Figure 1 shows the nearly 13-year history of the index on the left and provides a closer look at the Steel Demand Index readings of the past two years on the right.

Some background

The flat-rolled market had some bright spots last year, but overall demand struggled, and prices ground lower, turning the index into contraction for the better part of 2024. Trend shifts came only on the backs of some short-lived impetus from mill price hikes.

But the index revealed there wasn’t much underlying demand for steady growth. And 2024 was marked by large-volume buyers finding discounted steel, most working through elevated inventories and weak end-market demand.

State of play

The arrival of a new administration and the renewed threat of tariffs ignited demand in late 2024, especially in Q1’25. Mills were unified in their pricing stance, and buyers were keen to get in ahead of the increases. Contract and spot buys were pulled forward, mills nearly stopped negotiating, and lead times moved out.

And hot-rolled (HR) coil prices responded, rising by nearly $300 per short ton (st) in just about nine weeks.

Lead times, which had been slipping and nearing 4.5 weeks, stretched out to nearly 6 weeks in early March. They have since tightened up a bit, edging down to 5.6 weeks on average in our latest assessment on March 19.

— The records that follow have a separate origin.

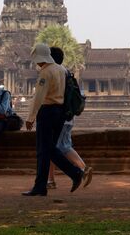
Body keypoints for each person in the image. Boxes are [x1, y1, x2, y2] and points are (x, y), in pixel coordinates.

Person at [22, 44, 87, 196]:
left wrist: (30, 117)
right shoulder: (62, 69)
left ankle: (74, 172)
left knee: (46, 150)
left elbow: (39, 97)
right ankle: (40, 186)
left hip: (47, 112)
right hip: (60, 113)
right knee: (47, 150)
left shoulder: (46, 72)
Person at [46, 47, 93, 190]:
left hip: (59, 116)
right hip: (68, 116)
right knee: (58, 146)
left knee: (57, 147)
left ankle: (82, 170)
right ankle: (51, 179)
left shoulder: (53, 72)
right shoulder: (66, 72)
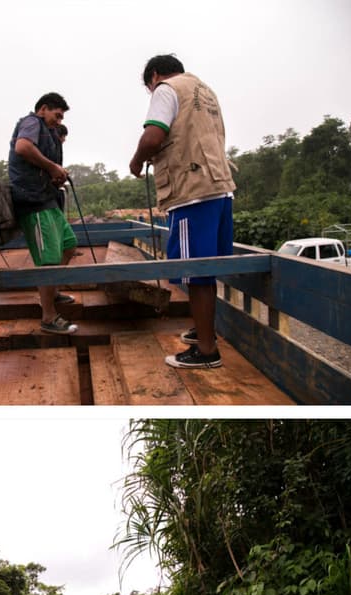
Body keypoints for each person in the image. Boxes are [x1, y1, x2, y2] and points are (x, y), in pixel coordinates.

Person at [129, 54, 235, 369]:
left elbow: (153, 136)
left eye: (149, 87)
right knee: (205, 271)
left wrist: (137, 161)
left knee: (196, 274)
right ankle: (204, 333)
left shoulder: (166, 89)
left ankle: (206, 352)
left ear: (155, 76)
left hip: (192, 193)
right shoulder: (205, 90)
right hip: (219, 188)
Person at [8, 92, 79, 333]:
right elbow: (23, 146)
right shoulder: (31, 123)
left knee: (69, 245)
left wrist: (56, 176)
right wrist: (52, 167)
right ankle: (48, 317)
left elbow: (44, 165)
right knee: (47, 260)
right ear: (43, 109)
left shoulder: (50, 134)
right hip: (32, 201)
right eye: (57, 115)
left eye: (61, 118)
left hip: (47, 198)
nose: (59, 121)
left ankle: (53, 291)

HR coil prices have seen a similar trend, reaching $950 per short ton (st) in early March, but have since ticked down on average to $945/st, according to SMU’s latest check of the market on Tuesday, March 25.

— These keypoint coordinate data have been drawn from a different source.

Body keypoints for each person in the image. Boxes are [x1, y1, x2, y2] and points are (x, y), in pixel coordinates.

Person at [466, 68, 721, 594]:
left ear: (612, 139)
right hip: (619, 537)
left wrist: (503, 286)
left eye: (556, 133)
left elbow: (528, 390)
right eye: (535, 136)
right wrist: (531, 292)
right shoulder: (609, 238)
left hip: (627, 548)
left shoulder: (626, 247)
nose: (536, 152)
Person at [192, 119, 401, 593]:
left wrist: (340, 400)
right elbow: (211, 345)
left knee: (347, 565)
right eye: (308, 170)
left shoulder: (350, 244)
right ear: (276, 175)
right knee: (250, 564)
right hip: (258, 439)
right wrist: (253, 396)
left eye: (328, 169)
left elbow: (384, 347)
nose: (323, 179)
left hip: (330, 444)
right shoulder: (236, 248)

For nearly a decade, SMU’s steel demand diffusion index has preceded moves in mill lead times (Figure 2), and SMU’s lead times have also been a leading indicator of flat-rolled steel prices, particularly for HRC (Figure 3).

What to watch for

While demand is steady and still showing growth, the recent tariff-driven buying surge has slowed. Buyers seem more cautious, waiting on next week’s trade announcements.

But aside from the unknown of the latest political landscape shift, could some of the perceived curtailment in buying be a result of lead times now stretching into the slow summer months?

Time will tell if the uncertainty around tariffs has led to the apparent shift in buying, or if it’s driven largely by balanced inventories moving into the back half of H1. Nevertheless, we’ll know soon enough. Maybe as soon as next week.

Editor’s note

Demand, lead times, and prices are based on the average data from manufacturers and steel service centers participating in SMU’s market trends analysis surveys. Our demand and lead times do not predict prices but are leading indicators of overall market dynamics and potential pricing dynamics. Look to your mill rep for actual lead times and prices.